(Rows from a data collection)
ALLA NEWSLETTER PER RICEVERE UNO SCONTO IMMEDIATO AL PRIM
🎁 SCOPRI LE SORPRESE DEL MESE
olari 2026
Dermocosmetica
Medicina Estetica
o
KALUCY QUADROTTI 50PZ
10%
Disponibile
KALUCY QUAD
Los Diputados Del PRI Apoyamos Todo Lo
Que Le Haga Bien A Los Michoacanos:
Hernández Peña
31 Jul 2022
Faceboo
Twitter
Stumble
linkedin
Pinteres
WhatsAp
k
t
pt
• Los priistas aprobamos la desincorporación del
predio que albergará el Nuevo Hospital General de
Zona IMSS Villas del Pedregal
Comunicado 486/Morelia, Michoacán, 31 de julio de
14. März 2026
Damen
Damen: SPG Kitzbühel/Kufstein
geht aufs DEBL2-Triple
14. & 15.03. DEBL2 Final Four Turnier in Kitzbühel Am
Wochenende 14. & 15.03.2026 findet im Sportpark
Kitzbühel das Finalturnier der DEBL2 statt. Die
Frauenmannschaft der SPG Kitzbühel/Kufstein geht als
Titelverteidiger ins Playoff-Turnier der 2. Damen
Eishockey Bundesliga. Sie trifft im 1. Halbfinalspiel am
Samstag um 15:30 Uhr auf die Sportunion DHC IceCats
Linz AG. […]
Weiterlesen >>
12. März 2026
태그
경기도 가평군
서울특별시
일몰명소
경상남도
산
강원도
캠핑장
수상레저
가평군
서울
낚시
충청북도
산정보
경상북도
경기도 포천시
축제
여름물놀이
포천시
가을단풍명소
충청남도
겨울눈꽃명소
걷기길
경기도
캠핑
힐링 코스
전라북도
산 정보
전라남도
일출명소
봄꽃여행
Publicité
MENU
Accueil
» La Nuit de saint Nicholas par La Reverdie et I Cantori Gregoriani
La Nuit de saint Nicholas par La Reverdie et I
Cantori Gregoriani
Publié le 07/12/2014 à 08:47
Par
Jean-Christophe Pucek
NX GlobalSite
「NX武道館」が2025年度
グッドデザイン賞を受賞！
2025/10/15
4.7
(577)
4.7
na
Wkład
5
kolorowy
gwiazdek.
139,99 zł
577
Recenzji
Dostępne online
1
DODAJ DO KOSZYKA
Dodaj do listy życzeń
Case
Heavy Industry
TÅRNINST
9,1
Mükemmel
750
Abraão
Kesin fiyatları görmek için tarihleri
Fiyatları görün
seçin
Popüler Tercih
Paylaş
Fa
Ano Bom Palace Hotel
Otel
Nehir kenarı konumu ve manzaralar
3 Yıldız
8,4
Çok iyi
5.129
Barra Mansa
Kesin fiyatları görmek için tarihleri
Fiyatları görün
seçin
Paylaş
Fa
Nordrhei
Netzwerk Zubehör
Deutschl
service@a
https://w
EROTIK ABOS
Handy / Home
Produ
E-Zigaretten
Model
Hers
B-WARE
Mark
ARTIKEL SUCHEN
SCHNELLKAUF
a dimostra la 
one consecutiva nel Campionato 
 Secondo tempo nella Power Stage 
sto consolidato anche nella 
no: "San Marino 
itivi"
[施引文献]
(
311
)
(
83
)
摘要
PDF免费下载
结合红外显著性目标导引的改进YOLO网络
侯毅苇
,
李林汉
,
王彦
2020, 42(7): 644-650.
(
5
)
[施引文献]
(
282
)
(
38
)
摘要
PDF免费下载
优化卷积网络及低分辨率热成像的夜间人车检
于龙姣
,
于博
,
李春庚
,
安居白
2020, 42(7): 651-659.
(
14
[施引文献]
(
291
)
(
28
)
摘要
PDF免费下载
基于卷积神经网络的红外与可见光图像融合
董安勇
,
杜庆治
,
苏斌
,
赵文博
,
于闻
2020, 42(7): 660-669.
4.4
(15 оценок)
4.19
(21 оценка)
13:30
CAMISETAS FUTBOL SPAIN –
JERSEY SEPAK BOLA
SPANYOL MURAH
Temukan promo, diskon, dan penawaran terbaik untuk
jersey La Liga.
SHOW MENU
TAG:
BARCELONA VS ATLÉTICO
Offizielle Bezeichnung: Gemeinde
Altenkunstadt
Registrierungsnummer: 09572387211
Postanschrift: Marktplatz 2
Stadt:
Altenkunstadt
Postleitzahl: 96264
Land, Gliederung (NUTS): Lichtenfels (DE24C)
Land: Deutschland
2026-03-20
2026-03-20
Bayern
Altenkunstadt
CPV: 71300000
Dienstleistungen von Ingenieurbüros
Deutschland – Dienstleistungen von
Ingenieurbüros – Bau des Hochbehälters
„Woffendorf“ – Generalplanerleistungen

Exercise instructions –
Reproduce the rows above, substituting "PDF下载" for each occurrence of "PDF免费下载" and leaving everything else unchanged.

Solution for this task –
ALLA NEWSLETTER PER RICEVERE UNO SCONTO IMMEDIATO AL PRIM
🎁 SCOPRI LE SORPRESE DEL MESE
olari 2026
Dermocosmetica
Medicina Estetica
o
KALUCY QUADROTTI 50PZ
10%
Disponibile
KALUCY QUAD
Los Diputados Del PRI Apoyamos Todo Lo
Que Le Haga Bien A Los Michoacanos:
Hernández Peña
31 Jul 2022
Faceboo
Twitter
Stumble
linkedin
Pinteres
WhatsAp
k
t
pt
• Los priistas aprobamos la desincorporación del
predio que albergará el Nuevo Hospital General de
Zona IMSS Villas del Pedregal
Comunicado 486/Morelia, Michoacán, 31 de julio de
14. März 2026
Damen
Damen: SPG Kitzbühel/Kufstein
geht aufs DEBL2-Triple
14. & 15.03. DEBL2 Final Four Turnier in Kitzbühel Am
Wochenende 14. & 15.03.2026 findet im Sportpark
Kitzbühel das Finalturnier der DEBL2 statt. Die
Frauenmannschaft der SPG Kitzbühel/Kufstein geht als
Titelverteidiger ins Playoff-Turnier der 2. Damen
Eishockey Bundesliga. Sie trifft im 1. Halbfinalspiel am
Samstag um 15:30 Uhr auf die Sportunion DHC IceCats
Linz AG. […]
Weiterlesen >>
12. März 2026
태그
경기도 가평군
서울특별시
일몰명소
경상남도
산
강원도
캠핑장
수상레저
가평군
서울
낚시
충청북도
산정보
경상북도
경기도 포천시
축제
여름물놀이
포천시
가을단풍명소
충청남도
겨울눈꽃명소
걷기길
경기도
캠핑
힐링 코스
전라북도
산 정보
전라남도
일출명소
봄꽃여행
Publicité
MENU
Accueil
» La Nuit de saint Nicholas par La Reverdie et I Cantori Gregoriani
La Nuit de saint Nicholas par La Reverdie et I
Cantori Gregoriani
Publié le 07/12/2014 à 08:47
Par
Jean-Christophe Pucek
NX GlobalSite
「NX武道館」が2025年度
グッドデザイン賞を受賞！
2025/10/15
4.7
(577)
4.7
na
Wkład
5
kolorowy
gwiazdek.
139,99 zł
577
Recenzji
Dostępne online
1
DODAJ DO KOSZYKA
Dodaj do listy życzeń
Case
Heavy Industry
TÅRNINST
9,1
Mükemmel
750
Abraão
Kesin fiyatları görmek için tarihleri
Fiyatları görün
seçin
Popüler Tercih
Paylaş
Fa
Ano Bom Palace Hotel
Otel
Nehir kenarı konumu ve manzaralar
3 Yıldız
8,4
Çok iyi
5.129
Barra Mansa
Kesin fiyatları görmek için tarihleri
Fiyatları görün
seçin
Paylaş
Fa
Nordrhei
Netzwerk Zubehör
Deutschl
service@a
https://w
EROTIK ABOS
Handy / Home
Produ
E-Zigaretten
Model
Hers
B-WARE
Mark
ARTIKEL SUCHEN
SCHNELLKAUF
a dimostra la 
one consecutiva nel Campionato 
 Secondo tempo nella Power Stage 
sto consolidato anche nella 
no: "San Marino 
itivi"
[施引文献]
(
311
)
(
83
)
摘要
PDF下载
结合红外显著性目标导引的改进YOLO网络
侯毅苇
,
李林汉
,
王彦
2020, 42(7): 644-650.
(
5
)
[施引文献]
(
282
)
(
38
)
摘要
PDF下载
优化卷积网络及低分辨率热成像的夜间人车检
于龙姣
,
于博
,
李春庚
,
安居白
2020, 42(7): 651-659.
(
14
[施引文献]
(
291
)
(
28
)
摘要
PDF下载
基于卷积神经网络的红外与可见光图像融合
董安勇
,
杜庆治
,
苏斌
,
赵文博
,
于闻
2020, 42(7): 660-669.
4.4
(15 оценок)
4.19
(21 оценка)
13:30
CAMISETAS FUTBOL SPAIN –
JERSEY SEPAK BOLA
SPANYOL MURAH
Temukan promo, diskon, dan penawaran terbaik untuk
jersey La Liga.
SHOW MENU
TAG:
BARCELONA VS ATLÉTICO
Offizielle Bezeichnung: Gemeinde
Altenkunstadt
Registrierungsnummer: 09572387211
Postanschrift: Marktplatz 2
Stadt:
Altenkunstadt
Postleitzahl: 96264
Land, Gliederung (NUTS): Lichtenfels (DE24C)
Land: Deutschland
2026-03-20
2026-03-20
Bayern
Altenkunstadt
CPV: 71300000
Dienstleistungen von Ingenieurbüros
Deutschland – Dienstleistungen von
Ingenieurbüros – Bau des Hochbehälters
„Woffendorf“ – Generalplanerleistungen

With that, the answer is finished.